Data listing:
»»

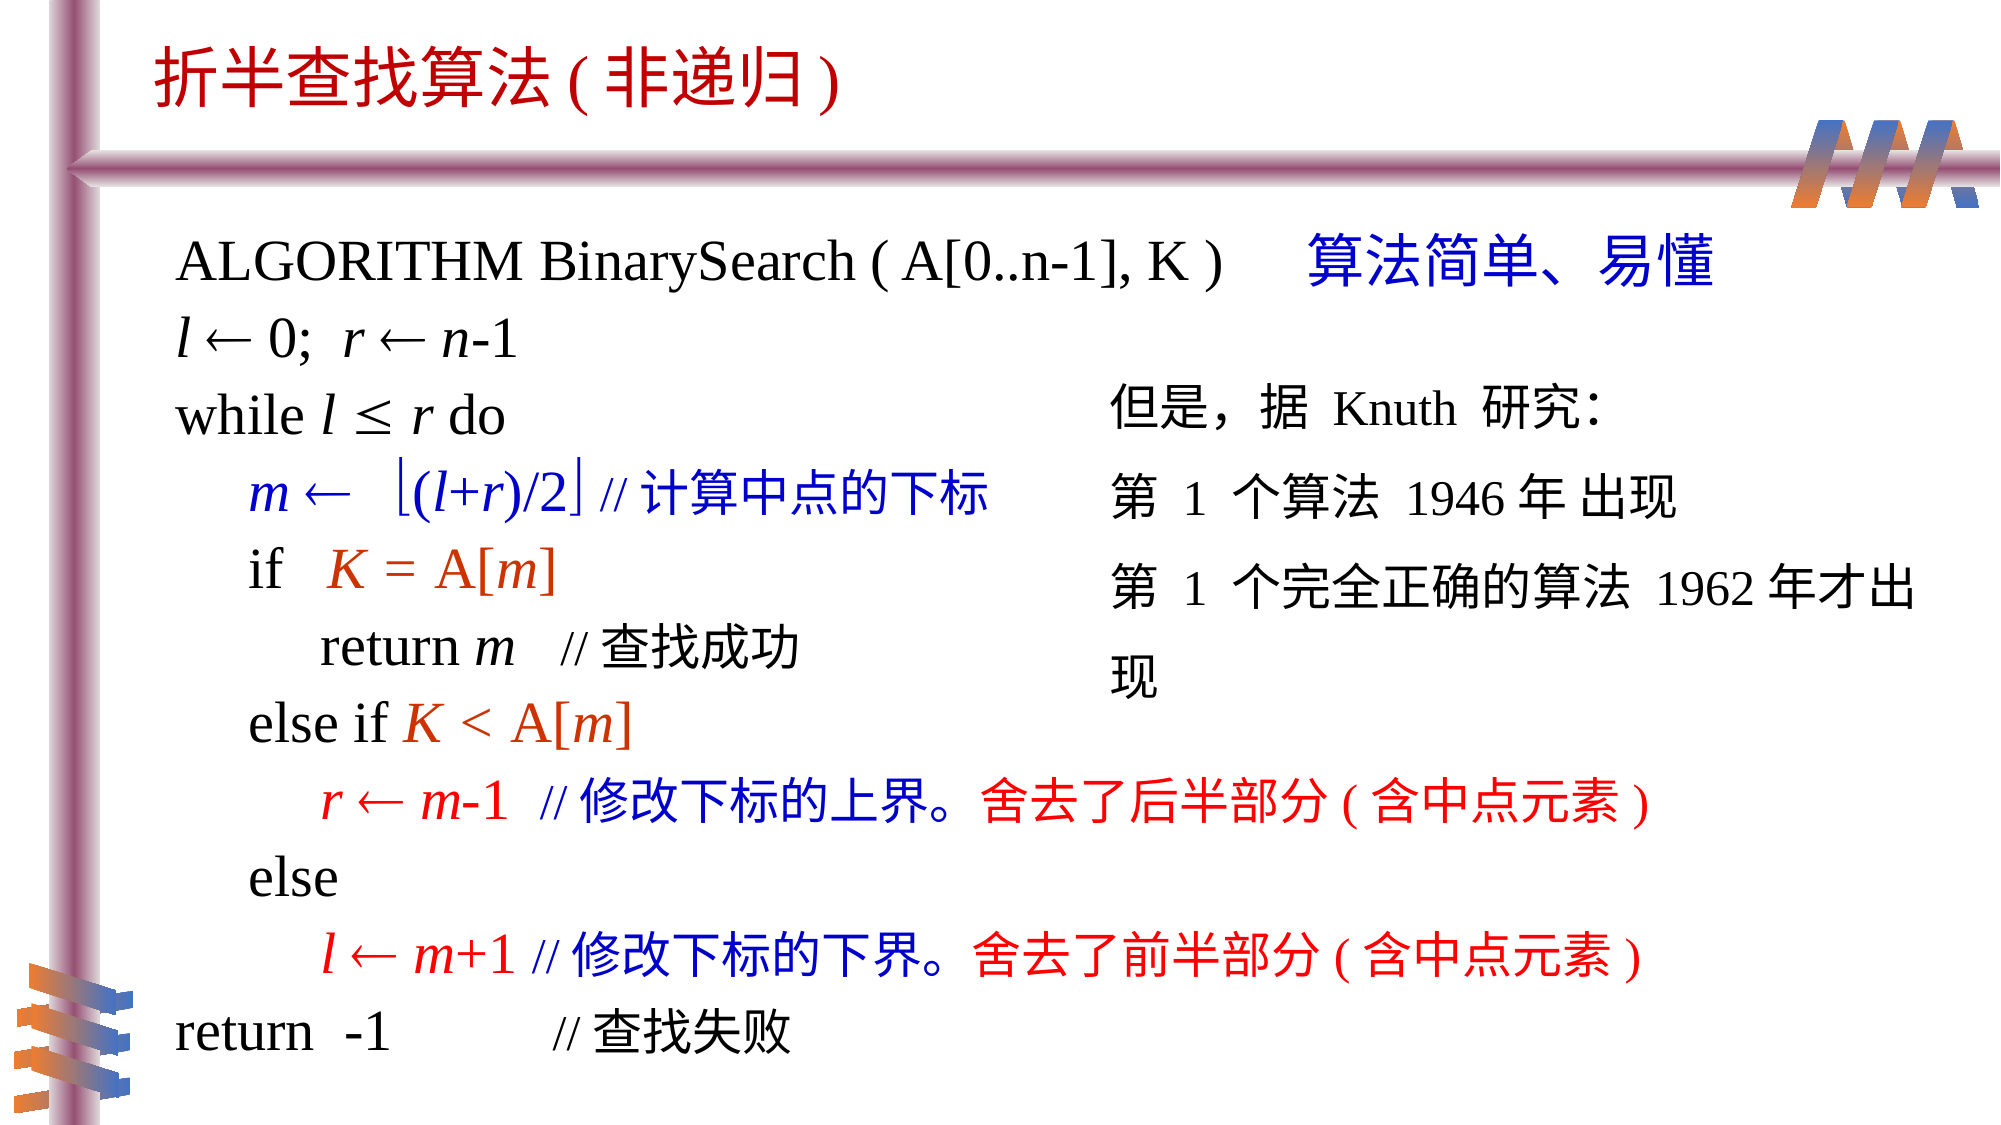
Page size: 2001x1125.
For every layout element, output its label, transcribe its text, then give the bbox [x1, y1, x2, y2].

text_box ALGORITHM BinarySearch ( A[0..n-1], K ) l  0; r  n-1 while l  r do m  (l+r)/2 //计算中点的下标 if K = A[m] return m //查找成功 else if K < A[m] r  m-1 //修改下标的上界。舍去了后半部分(含中点元素) else l  m+1 //修改下标的下界。舍去了前半部分(含中点元素) return -1 //查找失败 [161, 208, 1715, 1070]
text_box 但是，据 Knuth 研究： 第 1 个算法 1946年 出现 第 1 个完全正确的算法 1962年才出现 [1094, 337, 1978, 713]
text_box 算法简单、易懂 [1291, 217, 1730, 302]
title 折半查找算法(非递归) [137, 36, 1951, 125]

««

The expected output is the whole listing, word for word, minus its pictures.

Page size: 2001x1125.
For every layout element, output its label, transcribe its text, then give the bbox [x1, y1, x2, y2].

text_box ALGORITHM BinarySearch ( A[0..n-1], K ) l  0; r  n-1 while l  r do m  (l+r)/2 //计算中点的下标 if K = A[m] return m //查找成功 else if K < A[m] r  m-1 //修改下标的上界。舍去了后半部分(含中点元素) else l  m+1 //修改下标的下界。舍去了前半部分(含中点元素) return -1 //查找失败 [161, 208, 1715, 1070]
text_box 但是，据 Knuth 研究： 第 1 个算法 1946年 出现 第 1 个完全正确的算法 1962年才出现 [1094, 337, 1978, 713]
text_box 算法简单、易懂 [1291, 217, 1730, 302]
title 折半查找算法(非递归) [137, 36, 1951, 125]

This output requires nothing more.